LncRNA H19 sponges miR-103-3p to promote the high phosphorus-induced osteoblast phenotypic transition of vascular smooth muscle cells by upregulating Runx2

Elucidating the mechanism of the osteogenic phenotypic transdifferentiation of vascular smooth muscle cells (VSMCs) is the key to determining the diagnosis and treatment of arterial medial calcification (AMC). Long noncoding RNAs (lncRNAs) have been reported to participate in the regulation of vascular physiology and pathology. Here, we investigated the effect and mechanism of the lncRNA H19 on the osteoblastic differentiation of VSMCs induced by high phosphorus. H19 was expressed at high levels in high phosphorus-induced primary rat VSMCs. Further experiments indicated that H19 played a positive role in the osteoblast phenotypic transition by suppressing miR-103-3p expression and subsequently promoting osteoblast-specific marker expression, including bone morphogenetic protein 2 (BMP-2) and osteopontin (OPN). Mechanistically, we recognized RUNX family transcription factor 2 (Runx2) as a direct target of miR-103-3p. Moreover, H19 directly interacted with miR-103-3p, and overexpression of miR-103-3p reversed the upregulation of Runx2 induced by H19. Therefore, H19 positively regulated Runx2 expression by sponging miR-103-3p and promoted the osteoblast phenotypic transition in VSMC calcification.
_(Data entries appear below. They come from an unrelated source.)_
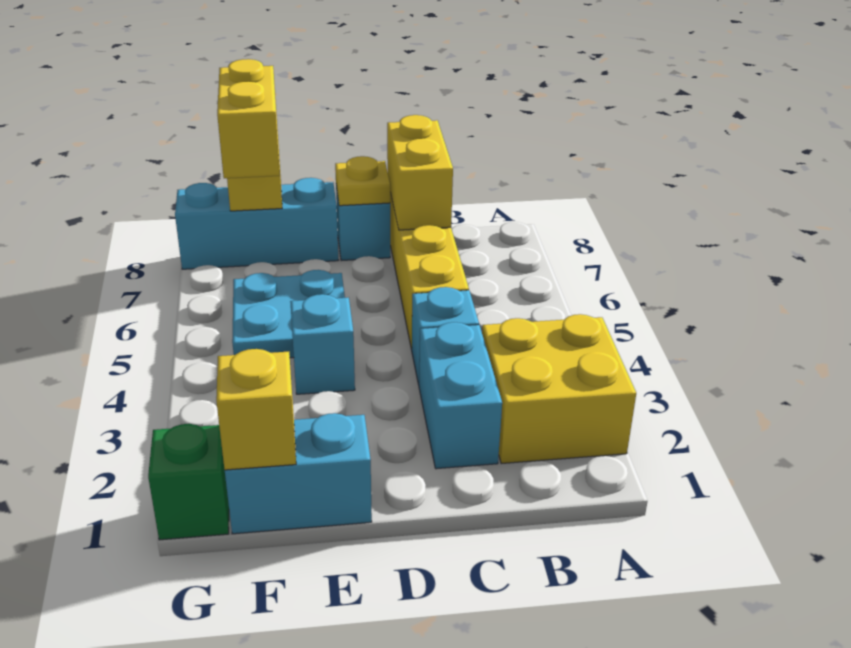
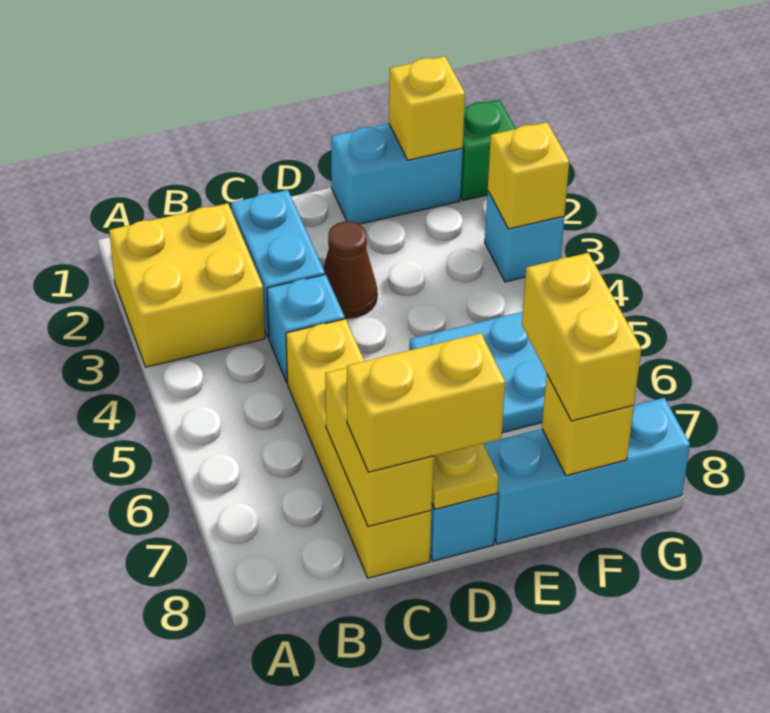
none -> yellow 1x2 brick [347,333,505,472]
none -> brown 1x1 cone [323,221,377,318]
cyan 1x1 brick [290,294,355,394] -> cyan 1x1 brick moved to [485,192,564,282]
none -> yellow 1x1 brick [488,122,569,229]

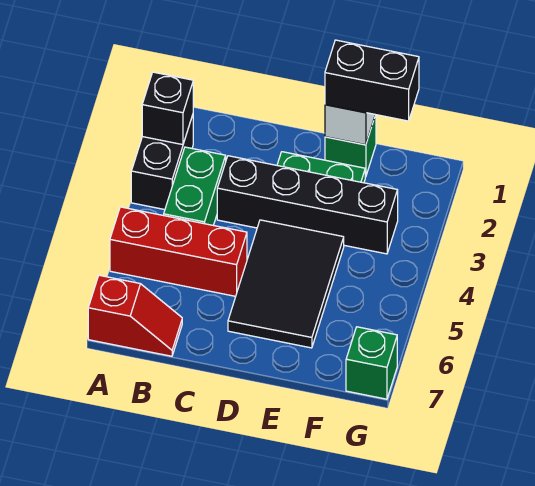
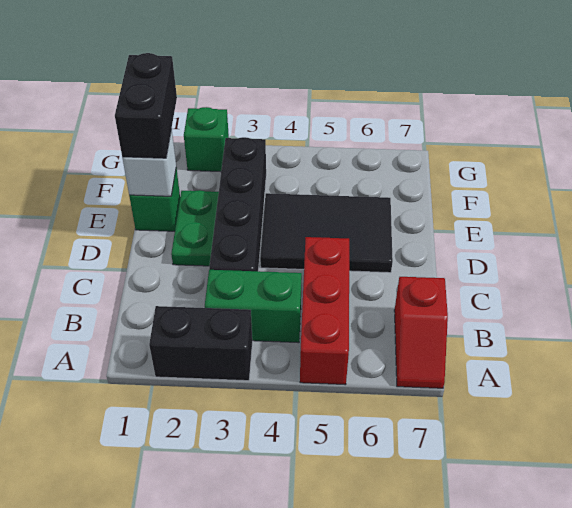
black 1x1 brick [142,72,193,145] -> none
red 1x2 slope [88,275,182,356] -> red 1x2 slope turned to [394,277,448,388]
green 1x1 brick [346,327,397,399] -> green 1x1 brick moved to [184,107,229,172]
Collectively, the lncRNA H19 promoted osteogenic differentiation by modulating the miR-103-3p/Runx2 axis in the process of VSMC calcification induced by a high phosphorus concentration. The current study provided new insights into an important role for the lncRNA H19 as a miRNA sponge in VSMCs and supplied novel insights into lncRNA-directed diagnostics and therapeutics for vascular calcification.